■ **Data for analysis**
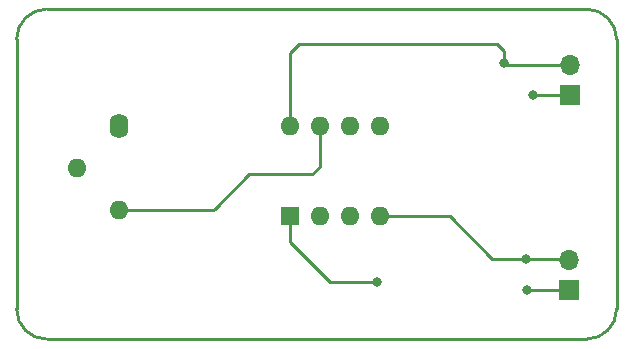
<source format=gbr>
%TF.GenerationSoftware,KiCad,Pcbnew,5.1.6-c6e7f7d~87~ubuntu18.04.1*%
%TF.CreationDate,2020-11-27T17:36:11+05:00*%
%TF.ProjectId,NO2_signal_conditioner,4e4f325f-7369-4676-9e61-6c5f636f6e64,rev?*%
%TF.SameCoordinates,Original*%
%TF.FileFunction,Copper,L2,Bot*%
%TF.FilePolarity,Positive*%
%FSLAX46Y46*%
G04 Gerber Fmt 4.6, Leading zero omitted, Abs format (unit mm)*
G04 Created by KiCad (PCBNEW 5.1.6-c6e7f7d~87~ubuntu18.04.1) date 2020-11-27 17:36:11*
%MOMM*%
%LPD*%
G01*
G04 APERTURE LIST*
%TA.AperFunction,Profile*%
%ADD10C,0.254000*%
%TD*%
%TA.AperFunction,Profile*%
%ADD11C,0.250000*%
%TD*%
%TA.AperFunction,ComponentPad*%
%ADD12O,1.700000X1.700000*%
%TD*%
%TA.AperFunction,ComponentPad*%
%ADD13R,1.700000X1.700000*%
%TD*%
%TA.AperFunction,ComponentPad*%
%ADD14O,1.600000X1.600000*%
%TD*%
%TA.AperFunction,ComponentPad*%
%ADD15O,1.600000X2.100000*%
%TD*%
%TA.AperFunction,ComponentPad*%
%ADD16R,1.600000X1.600000*%
%TD*%
%TA.AperFunction,ViaPad*%
%ADD17C,0.800000*%
%TD*%
%TA.AperFunction,Conductor*%
%ADD18C,0.250000*%
%TD*%
G04 APERTURE END LIST*
D10*
X154940000Y-91440000D02*
G75*
G02*
X152400000Y-88900000I0J2540000D01*
G01*
X152400000Y-66040000D02*
G75*
G02*
X154940000Y-63500000I2540000J0D01*
G01*
X200660000Y-63500000D02*
G75*
G02*
X203200000Y-66040000I0J-2540000D01*
G01*
X203200000Y-88900000D02*
G75*
G02*
X200660000Y-91440000I-2540000J0D01*
G01*
X152400000Y-88900000D02*
X152400000Y-66040000D01*
X200660000Y-91440000D02*
X154940000Y-91440000D01*
D11*
X203200000Y-66040000D02*
X203200000Y-88900000D01*
D10*
X154940000Y-63500000D02*
X200660000Y-63500000D01*
D12*
%TO.P,J3,2*%
%TO.N,5V*%
X199263000Y-68199000D03*
D13*
%TO.P,J3,1*%
%TO.N,GND*%
X199263000Y-70739000D03*
%TD*%
D12*
%TO.P,J2,2*%
%TO.N,GND*%
X199136000Y-84709000D03*
D13*
%TO.P,J2,1*%
%TO.N,Net-(C2-Pad1)*%
X199136000Y-87249000D03*
%TD*%
D14*
%TO.P,J1,3*%
%TO.N,/counter*%
X161036000Y-80506000D03*
%TO.P,J1,2*%
%TO.N,/sense*%
X157486000Y-76956000D03*
D15*
%TO.P,J1,1*%
%TO.N,/ref*%
X161036000Y-73406000D03*
%TD*%
D14*
%TO.P,U1,8*%
%TO.N,5V*%
X175514000Y-73406000D03*
%TO.P,U1,4*%
%TO.N,GND*%
X183134000Y-81026000D03*
%TO.P,U1,7*%
%TO.N,/counter*%
X178054000Y-73406000D03*
%TO.P,U1,3*%
%TO.N,Vref*%
X180594000Y-81026000D03*
%TO.P,U1,6*%
%TO.N,Net-(C1-Pad2)*%
X180594000Y-73406000D03*
%TO.P,U1,2*%
%TO.N,Net-(R2-Pad1)*%
X178054000Y-81026000D03*
%TO.P,U1,5*%
%TO.N,Vref*%
X183134000Y-73406000D03*
D16*
%TO.P,U1,1*%
%TO.N,Net-(R4-Pad1)*%
X175514000Y-81026000D03*
%TD*%
D17*
%TO.N,Net-(C2-Pad1)*%
X195580000Y-87249000D03*
%TO.N,5V*%
X193675000Y-68072000D03*
%TO.N,GND*%
X195548000Y-84614000D03*
X196088000Y-70739000D03*
%TO.N,Net-(R4-Pad1)*%
X182880000Y-86614000D03*
%TD*%
D18*
%TO.N,Net-(C2-Pad1)*%
X195580000Y-87249000D02*
X199136000Y-87249000D01*
%TO.N,5V*%
X193802000Y-68199000D02*
X193675000Y-68072000D01*
X199263000Y-68199000D02*
X193802000Y-68199000D01*
X193675000Y-67056000D02*
X193675000Y-68072000D01*
X193040000Y-66421000D02*
X193675000Y-67056000D01*
X176276000Y-66421000D02*
X193040000Y-66421000D01*
X175514000Y-67183000D02*
X176276000Y-66421000D01*
X175514000Y-73406000D02*
X175514000Y-67183000D01*
%TO.N,GND*%
X199041000Y-84614000D02*
X199136000Y-84709000D01*
X196564000Y-84614000D02*
X199041000Y-84614000D01*
X196564000Y-84614000D02*
X196723000Y-84614000D01*
X195548000Y-84614000D02*
X196564000Y-84614000D01*
X199263000Y-70739000D02*
X196088000Y-70739000D01*
X192691000Y-84614000D02*
X195548000Y-84614000D01*
X189103000Y-81026000D02*
X192691000Y-84614000D01*
X183134000Y-81026000D02*
X189103000Y-81026000D01*
%TO.N,Net-(R4-Pad1)*%
X178943000Y-86614000D02*
X182880000Y-86614000D01*
X175514000Y-83185000D02*
X178943000Y-86614000D01*
X175514000Y-81026000D02*
X175514000Y-83185000D01*
%TO.N,/counter*%
X172085000Y-77470000D02*
X177419000Y-77470000D01*
X178054000Y-76835000D02*
X178054000Y-73406000D01*
X177419000Y-77470000D02*
X178054000Y-76835000D01*
X169049000Y-80506000D02*
X169164000Y-80391000D01*
X161036000Y-80506000D02*
X169049000Y-80506000D01*
X169164000Y-80391000D02*
X172085000Y-77470000D01*
%TD*%
M02*

</source>
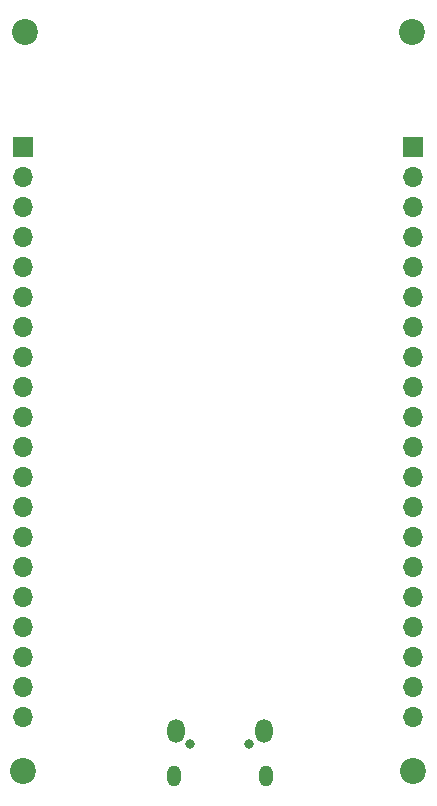
<source format=gbr>
%TF.GenerationSoftware,KiCad,Pcbnew,7.0.2*%
%TF.CreationDate,2023-06-11T17:42:07-04:00*%
%TF.ProjectId,SoftProject,536f6674-5072-46f6-9a65-63742e6b6963,rev?*%
%TF.SameCoordinates,Original*%
%TF.FileFunction,Soldermask,Bot*%
%TF.FilePolarity,Negative*%
%FSLAX46Y46*%
G04 Gerber Fmt 4.6, Leading zero omitted, Abs format (unit mm)*
G04 Created by KiCad (PCBNEW 7.0.2) date 2023-06-11 17:42:07*
%MOMM*%
%LPD*%
G01*
G04 APERTURE LIST*
%ADD10C,2.200000*%
%ADD11O,0.800000X0.800000*%
%ADD12O,1.150000X1.800000*%
%ADD13O,1.450000X2.000000*%
%ADD14R,1.700000X1.700000*%
%ADD15O,1.700000X1.700000*%
G04 APERTURE END LIST*
D10*
%TO.C,H4*%
X110998000Y-115824000D03*
%TD*%
D11*
%TO.C,J1*%
X92110000Y-113481600D03*
X97110000Y-113481600D03*
D12*
X90735000Y-116231600D03*
D13*
X90885000Y-112431600D03*
X98335000Y-112431600D03*
D12*
X98485000Y-116231600D03*
%TD*%
D10*
%TO.C,H2*%
X110871000Y-53213000D03*
%TD*%
%TO.C,H3*%
X77978000Y-115824000D03*
%TD*%
%TO.C,H1*%
X78105000Y-53213000D03*
%TD*%
D14*
%TO.C,J3*%
X110998000Y-62992000D03*
D15*
X110998000Y-65532000D03*
X110998000Y-68072000D03*
X110998000Y-70612000D03*
X110998000Y-73152000D03*
X110998000Y-75692000D03*
X110998000Y-78232000D03*
X110998000Y-80772000D03*
X110998000Y-83312000D03*
X110998000Y-85852000D03*
X110998000Y-88392000D03*
X110998000Y-90932000D03*
X110998000Y-93472000D03*
X110998000Y-96012000D03*
X110998000Y-98552000D03*
X110998000Y-101092000D03*
X110998000Y-103632000D03*
X110998000Y-106172000D03*
X110998000Y-108712000D03*
X110998000Y-111252000D03*
%TD*%
D14*
%TO.C,J4*%
X77978000Y-62992000D03*
D15*
X77978000Y-65532000D03*
X77978000Y-68072000D03*
X77978000Y-70612000D03*
X77978000Y-73152000D03*
X77978000Y-75692000D03*
X77978000Y-78232000D03*
X77978000Y-80772000D03*
X77978000Y-83312000D03*
X77978000Y-85852000D03*
X77978000Y-88392000D03*
X77978000Y-90932000D03*
X77978000Y-93472000D03*
X77978000Y-96012000D03*
X77978000Y-98552000D03*
X77978000Y-101092000D03*
X77978000Y-103632000D03*
X77978000Y-106172000D03*
X77978000Y-108712000D03*
X77978000Y-111252000D03*
%TD*%
M02*

</source>
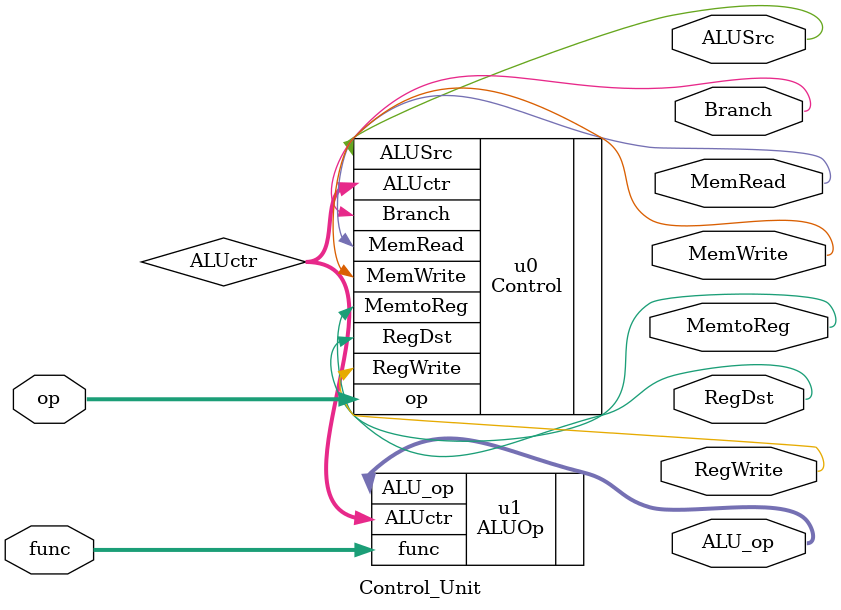
<source format=v>
`timescale 1ns / 1ps
module Control_Unit(op,func,RegDst,RegWrite,ALUSrc,MemWrite,MemRead,MemtoReg,Branch,ALU_op
    );
input [5:0] op,func;
output RegDst,RegWrite,ALUSrc,MemWrite,MemRead,MemtoReg,Branch;
output [2:0] ALU_op;

wire [1:0] ALUctr;
Control u0(.op(op),.RegDst(RegDst),.RegWrite(RegWrite),.ALUSrc(ALUSrc),.MemWrite(MemWrite),.MemRead(MemRead),.MemtoReg(MemtoReg),.Branch(Branch),.ALUctr(ALUctr));
ALUOp u1(.func(func),.ALUctr(ALUctr),.ALU_op(ALU_op));


endmodule

</source>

■ **Brief**
Word for word, restate the lines above from the line containing "X98485000Y-116231600D03*" through the line containing "X110998000Y-85852000D03*", with both included and nothing else.

■ **Task solution**
X98485000Y-116231600D03*
%TD*%
D10*
%TO.C,H2*%
X110871000Y-53213000D03*
%TD*%
%TO.C,H3*%
X77978000Y-115824000D03*
%TD*%
%TO.C,H1*%
X78105000Y-53213000D03*
%TD*%
D14*
%TO.C,J3*%
X110998000Y-62992000D03*
D15*
X110998000Y-65532000D03*
X110998000Y-68072000D03*
X110998000Y-70612000D03*
X110998000Y-73152000D03*
X110998000Y-75692000D03*
X110998000Y-78232000D03*
X110998000Y-80772000D03*
X110998000Y-83312000D03*
X110998000Y-85852000D03*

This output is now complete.